"I am excessively slothful, and wonderfully industrious — by fits. There are epochs when any kind of mental exercise is torture, and when nothing yields me pleasure but solitary communion with the “mountains & the woods”—the “altars” of Byron. I have thus rambled and dreamed away whole months, and awake, at last, to a sort of mania for composition. Then I scribble all day, and read all night, so long as the disease endures." - Edgar Allan PoeThat's a nice echo of my posting from two years ago titled "Creating a Vacuum to Leech Out Eurekas":
Creativity requires space. You don't tighten your belt to foster your best creativity, you loosen it. You don't bear down, you dilate.
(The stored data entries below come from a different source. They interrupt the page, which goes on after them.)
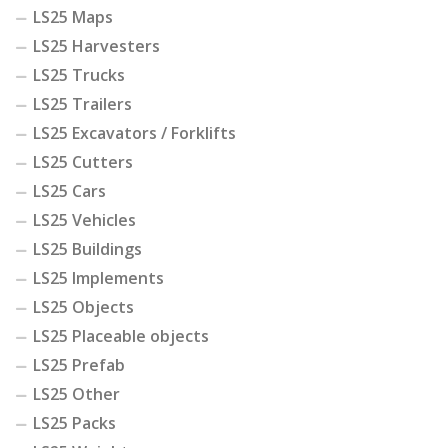
LS25 Maps
LS25 Harvesters
LS25 Trucks
LS25 Trailers
LS25 Excavators / Forklifts
LS25 Cutters
LS25 Cars
LS25 Vehicles
LS25 Buildings
LS25 Implements
LS25 Objects
LS25 Placeable objects
LS25 Prefab
LS25 Other
LS25 Packs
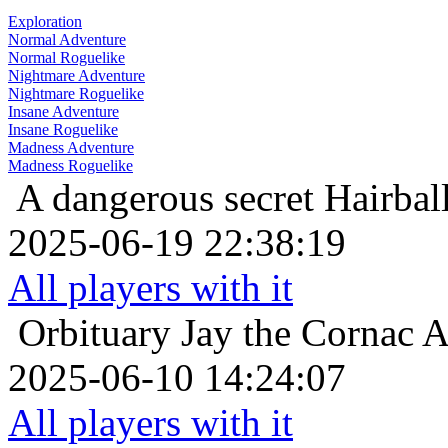
Exploration
Normal Adventure
Normal Roguelike
Nightmare Adventure
Nightmare Roguelike
Insane Adventure
Insane Roguelike
Madness Adventure
Madness Roguelike
A dangerous secret
Hairbal
2025-06-19 22:38:19
All players with it
Orbituary
Jay the Cornac 
2025-06-10 14:24:07
All players with it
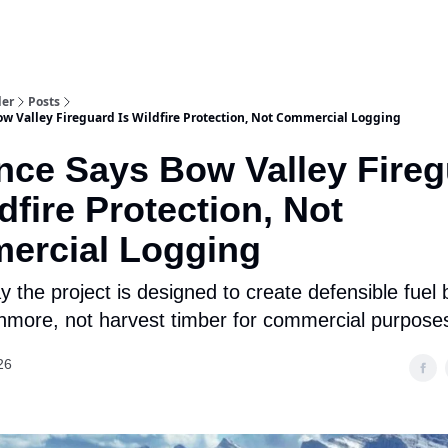
aries
Work With Us
Food & Drink
History & Culture
Support Ou
der
Posts
ow Valley Fireguard Is Wildfire Protection, Not Commercial Logging
nce Says Bow Valley Fire
ldfire Protection, Not
ercial Logging
ay the project is designed to create defensible fuel
more, not harvest timber for commercial purpose
26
If you were to observe me, you'd think I was the biggest slacker in the world. When not in mid-project (actually executing the things I've dreamed up), I spend an awful lot of time sitting around, watching TV, ruminating, hanging out, not doing anything productive. This used to mortify me. I figured I was lazy, shiftless, and broken. I've constantly worried about wasting my life. It's been a huge source of shame since early childhood. But at a certain point I turned around, looked back, and noticed, to my surprise, that I'd actually accomplished stuff, and developed a range of skills, even in my seeming sloth. Magically, stuff got done!
I know now that it's easily explained: creativity is fostered by loosening the belt, by making space for epiphanies. An awful lot can get done via relentless hard work (and I eventually learned how to knuckle down into that in order to execute my ideas), but creativity is a different animal, and it looks lazy.